Hervé Guibert

Hervé Guibert

(Re)lire Hervé Guibert et l’ami qui ne lui a pas sauvé la vie.

« Je me dis que ce livre n’a sa raison d’être que dans cette frange d’incertitude qui est commune à tous les malades du monde ».

C’est l’histoire – non, ce n’est pas une histoire ; c’est le récit d’un monde intellectuel et homosexuel qui s’effondre sous les coups de reins d’un terrible rétrovirus ; c’est le témoignage magnifique d’un glissement dans le noir. C’est un petit opus qu’on a placé un jour entre mes mains ; je me suis dit « allez, lis, tu verras bien ce que ça vaut », et j’ai vu. Dès les premières pages, c’est fort, trop fort, trop beau. Émotion littéraire.

Les merveilles de l’ouvrage sont multiples : d’abord cette forme faite de courts chapitres (une page ou deux la plupart du temps) qui d’une part facilite la lecture et l’abord de l’œuvre et d’autre part, surtout, permet d’épouser le temps de l’auteur : le temps du développement de la maladie chez les autres, chez lui, du développement d’hypothétiques remèdes – qui n’ont toujours pas vu le jour. Le temps, aussi, d’un auteur qui raconte se presser d’écrire son dernier ouvrage dans une furieuse mise en abîme.
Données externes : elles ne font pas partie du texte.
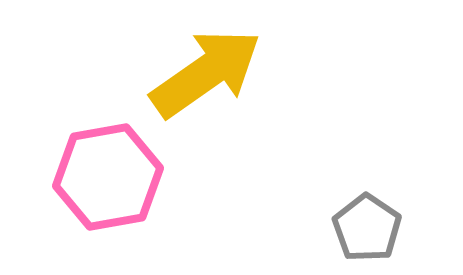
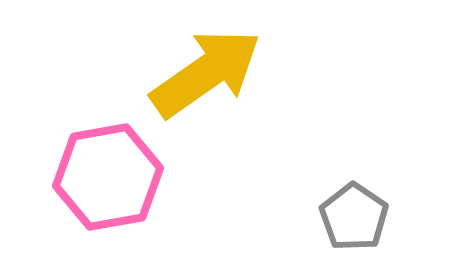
gray pentagon: moved 13 px left, 11 px up
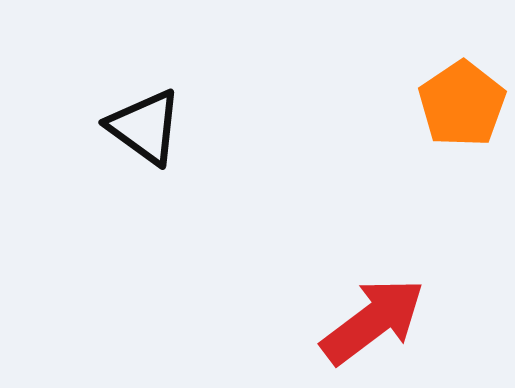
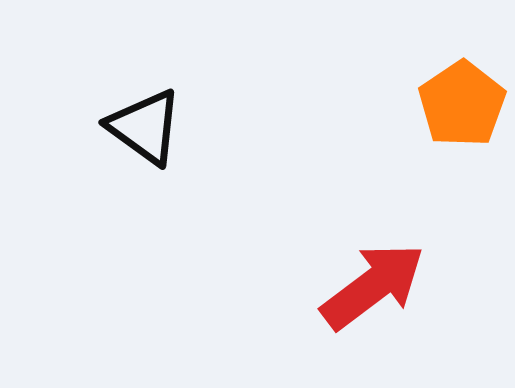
red arrow: moved 35 px up
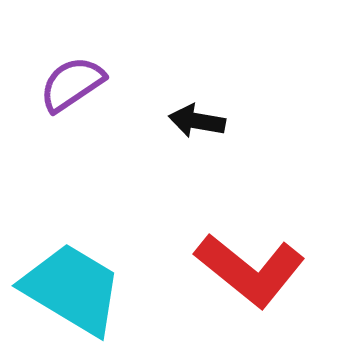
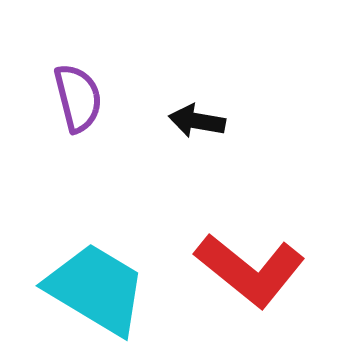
purple semicircle: moved 6 px right, 14 px down; rotated 110 degrees clockwise
cyan trapezoid: moved 24 px right
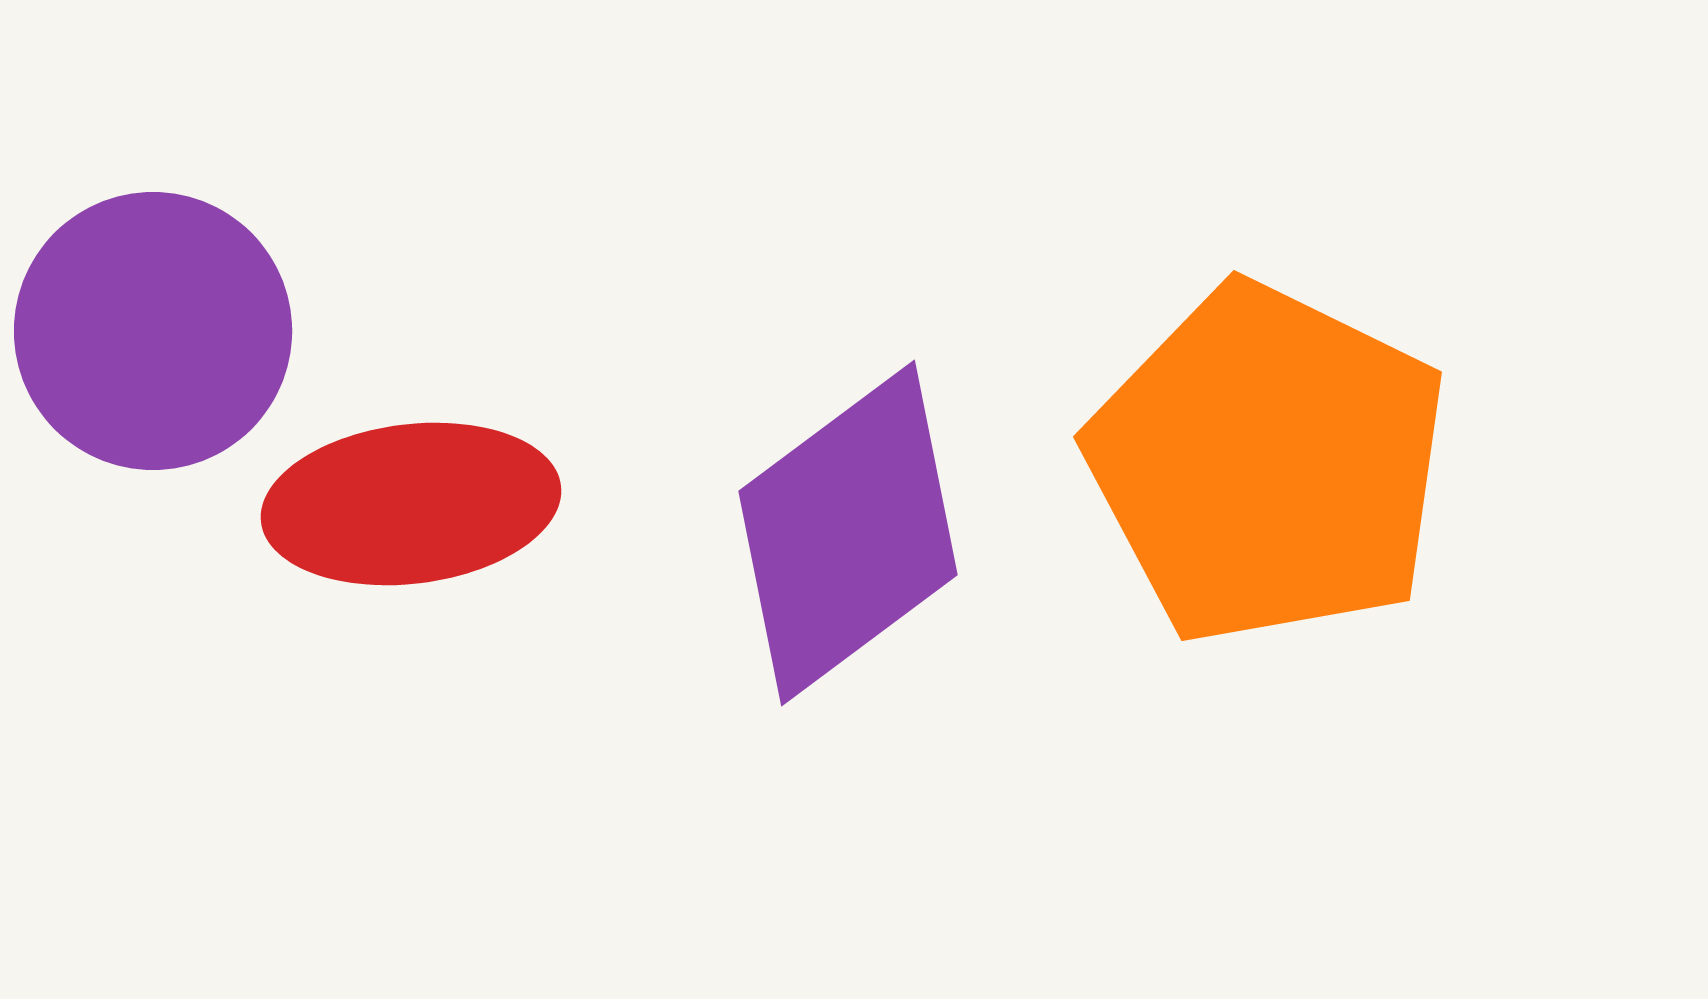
Il y a également cette vision d’un monde – celui donc, d’un univers intellectuel, culturel et homosexuel ou homophile (gay-friendly) autour de Koltès, de Chéreau, et surtout de Foucault, qui plane sous pseudonyme comme un terrible oracle de l’immunodéficience virale qui les frappera tous. Un monde où des formes d’amour non hétéro-normées se mettaient en place, où se jouait un amour non copulaire – ou la paire prenait l’ascendant sur l’héritage idéologique du couple, un monde où la sexualité n’était pas encore teintée de danger, un monde d’avant le concept du « plan-cul » où les étreintes passagères sont un faire-l’amour, encore. Un monde décidément perdu, un fantasme merveilleux et, après-coup, mortifère.

Le récit, puissant, des errements de la médecine face à ce qu’elle ne comprend pas, qui tâtonne, qui tue par ses tâtonnements, qui a comme un aboutissement un AZT qui retarde et précipite la mort à la fois. Il n’y a pas de remède. Et ce récit, qui vous embarque avec lui dans les étapes d’une thérapeutique mal rodée et pleine d’erreurs grossières, résonne intensément avec les crises sanitaires actuelles : les espoirs d’un vaccin et d’une solution rapide font trop penser à cet Ebola qui se diffuse en terre africaine : dans les deux cas, c’est le contact amical et amoureux du corps qui est coupable. Nous ne savons plus nous toucher sans risquer d’en mourir.

Le style, qui oscille entre une fureur verbale crue et cruelle et une distance analytique à vous glacer les sangs. Analyse sociale, psychologique, des rapports de force que met en place la maladie. Analyse du changement de perception du temps intérieur : quand on sait que sa fin est proche. Que l’on veut produire, encore. Que l’on voudrait aimer.

C’est pourquoi il est tout à fait essentiel de se (re)plonger dans cette lecture, pour les émotions qu’elle procure, pour ce sublime qui vous envahit, pour constater la mort et sa prégnance, pour revivre cet âge d’or libertaire et littéraire ; pour frémir en arrivant sur le dernier chapitre et demeurer interdit un moment, triste mais plus vivant qu’avant.

Hervé Guibert, à l’ami qui ne m’a pas sauvé la vie, Folio, 7,90€.